Onward ho! A stretch of I-99 from Bald Eagle to Skytop opened yesterday afternoon after delays due to weather and finishing the completion of sign placement. The northbound lanes are now open all the way to Skytop and the southbound lanes are open from Port Matilda to Bald Eagle. The entire stretch of I-99 will open sometime in 2008. (The Daily Herald/ Kris Yaniello)

Commuters to State College might end up at work a little earlier this morning. A stretch of Interstate 99 opened yesterday afternoon to much anticipation, although the project has yet to reach total completion.
According to an AP report Tuesday morning, PennDOT District 2 opened all northbound lanes of I-99 to traffic. The southbound lanes from Port Matilda to Bald Eagle has also opened. PennDOT crews worked through the recent snow and ice this past weekend in order to get the lanes open to traffic, removing construction barrels and signs.
Commuters and long-haul truckers are whizzing over a newly opened 14-mile-section of Interstate 99 in Blair and Centre counties.
Traffic is moving over at least part of the extension after years of delay for environmental concerns and a few extra days due to winter weather. The opening was first scheduled Thursday but delayed until Monday by the winter storm.

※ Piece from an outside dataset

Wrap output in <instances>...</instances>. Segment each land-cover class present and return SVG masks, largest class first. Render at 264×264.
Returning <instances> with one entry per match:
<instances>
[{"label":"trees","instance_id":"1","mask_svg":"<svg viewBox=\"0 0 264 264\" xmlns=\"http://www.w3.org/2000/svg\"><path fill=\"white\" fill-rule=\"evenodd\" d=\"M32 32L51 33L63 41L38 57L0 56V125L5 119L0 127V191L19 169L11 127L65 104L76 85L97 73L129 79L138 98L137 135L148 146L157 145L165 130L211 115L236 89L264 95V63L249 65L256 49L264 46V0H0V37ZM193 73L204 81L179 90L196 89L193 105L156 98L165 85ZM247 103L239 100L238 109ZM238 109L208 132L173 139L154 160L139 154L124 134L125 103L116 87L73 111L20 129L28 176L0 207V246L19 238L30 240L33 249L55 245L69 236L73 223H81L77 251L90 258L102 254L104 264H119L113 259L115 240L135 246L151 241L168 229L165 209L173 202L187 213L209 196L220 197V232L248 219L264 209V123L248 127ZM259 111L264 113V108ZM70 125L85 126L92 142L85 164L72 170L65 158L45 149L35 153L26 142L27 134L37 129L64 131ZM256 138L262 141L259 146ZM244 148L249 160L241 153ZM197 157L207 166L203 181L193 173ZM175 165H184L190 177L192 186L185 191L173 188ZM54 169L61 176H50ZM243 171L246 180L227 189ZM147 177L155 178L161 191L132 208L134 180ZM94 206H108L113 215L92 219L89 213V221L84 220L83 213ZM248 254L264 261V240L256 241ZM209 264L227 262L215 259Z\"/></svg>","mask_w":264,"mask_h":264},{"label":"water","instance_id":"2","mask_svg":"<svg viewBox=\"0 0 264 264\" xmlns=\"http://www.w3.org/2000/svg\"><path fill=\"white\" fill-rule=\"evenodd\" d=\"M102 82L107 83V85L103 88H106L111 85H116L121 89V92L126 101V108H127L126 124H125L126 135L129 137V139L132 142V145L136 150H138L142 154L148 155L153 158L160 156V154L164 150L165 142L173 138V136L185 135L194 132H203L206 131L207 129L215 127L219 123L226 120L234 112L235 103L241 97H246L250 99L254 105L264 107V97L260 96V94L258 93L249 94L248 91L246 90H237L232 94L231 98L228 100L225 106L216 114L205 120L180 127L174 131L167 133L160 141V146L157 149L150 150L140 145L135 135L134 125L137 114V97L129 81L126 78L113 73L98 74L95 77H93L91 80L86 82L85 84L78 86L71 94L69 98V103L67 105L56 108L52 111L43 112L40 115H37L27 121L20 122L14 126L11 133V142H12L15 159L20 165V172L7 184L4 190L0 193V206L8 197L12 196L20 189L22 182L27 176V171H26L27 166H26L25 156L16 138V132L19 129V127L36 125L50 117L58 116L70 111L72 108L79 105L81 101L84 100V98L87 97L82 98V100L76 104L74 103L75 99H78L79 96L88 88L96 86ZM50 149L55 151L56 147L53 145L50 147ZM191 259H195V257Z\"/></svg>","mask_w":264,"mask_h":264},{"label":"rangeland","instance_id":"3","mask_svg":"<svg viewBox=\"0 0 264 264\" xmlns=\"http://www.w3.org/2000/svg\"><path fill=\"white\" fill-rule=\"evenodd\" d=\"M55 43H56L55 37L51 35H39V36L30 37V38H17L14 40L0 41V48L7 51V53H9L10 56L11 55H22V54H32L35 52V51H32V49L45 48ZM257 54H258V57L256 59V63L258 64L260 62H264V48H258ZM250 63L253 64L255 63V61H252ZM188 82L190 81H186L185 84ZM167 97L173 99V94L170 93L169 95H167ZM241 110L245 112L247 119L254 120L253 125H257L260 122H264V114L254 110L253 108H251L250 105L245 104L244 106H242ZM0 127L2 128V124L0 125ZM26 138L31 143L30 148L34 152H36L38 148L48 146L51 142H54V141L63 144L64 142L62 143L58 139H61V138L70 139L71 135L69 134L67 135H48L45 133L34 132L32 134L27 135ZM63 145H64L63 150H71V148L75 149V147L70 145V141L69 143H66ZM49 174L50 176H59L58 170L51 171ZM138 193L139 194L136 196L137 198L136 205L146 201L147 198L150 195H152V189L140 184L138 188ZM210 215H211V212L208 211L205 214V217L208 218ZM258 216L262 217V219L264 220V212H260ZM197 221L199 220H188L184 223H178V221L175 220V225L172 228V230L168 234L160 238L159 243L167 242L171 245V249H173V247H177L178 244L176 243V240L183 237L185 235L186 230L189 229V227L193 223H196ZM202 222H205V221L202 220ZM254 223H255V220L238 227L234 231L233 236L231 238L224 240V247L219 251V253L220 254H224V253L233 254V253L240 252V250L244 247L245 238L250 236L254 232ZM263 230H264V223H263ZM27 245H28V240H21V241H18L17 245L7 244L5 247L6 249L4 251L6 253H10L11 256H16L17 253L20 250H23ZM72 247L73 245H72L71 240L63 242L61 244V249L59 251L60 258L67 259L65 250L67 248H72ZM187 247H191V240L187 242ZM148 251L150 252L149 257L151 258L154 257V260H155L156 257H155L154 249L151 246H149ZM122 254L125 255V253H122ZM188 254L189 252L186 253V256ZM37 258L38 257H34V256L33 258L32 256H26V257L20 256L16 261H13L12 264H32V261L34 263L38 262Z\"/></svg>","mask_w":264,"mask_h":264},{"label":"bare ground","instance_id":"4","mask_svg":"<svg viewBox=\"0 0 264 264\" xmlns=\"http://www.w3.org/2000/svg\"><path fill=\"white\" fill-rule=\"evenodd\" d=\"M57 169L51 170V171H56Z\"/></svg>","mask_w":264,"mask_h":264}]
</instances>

According to a PennDOT press release, as motorists approach the Skytop area, the two northbound lanes will narrow into one lane, with traffic merging back onto current U.S. Route 322.
Southbound lanes in the Skytop area will remain closed to daily traffic but will continue to be used by construction vehicles. Route 322 along Skytop will remain open for local traffic and access to businesses.
Presently, motorists coming from the State College area looking to access the new stretch of I-99 must do so in Port Matilda. Regardless, the commute time will be shortened and if commuters choose to access the new stretch of I-99, it will undoubtedly eliminate traveling on Old Route 220, from Bald Eagle to Port Matilda, where traffic accidents have claimed many lives.
PennDOT has been building a more than $800 million dollar link between the Pennsylvania Turnpike at Bedford and Interstate 80 at Bellefonte for years.
Concerns about acid-producing rock unearthed just outside State College have caused delays. The state now hopes to finish the extension by the end of 2008, about a year behind schedule.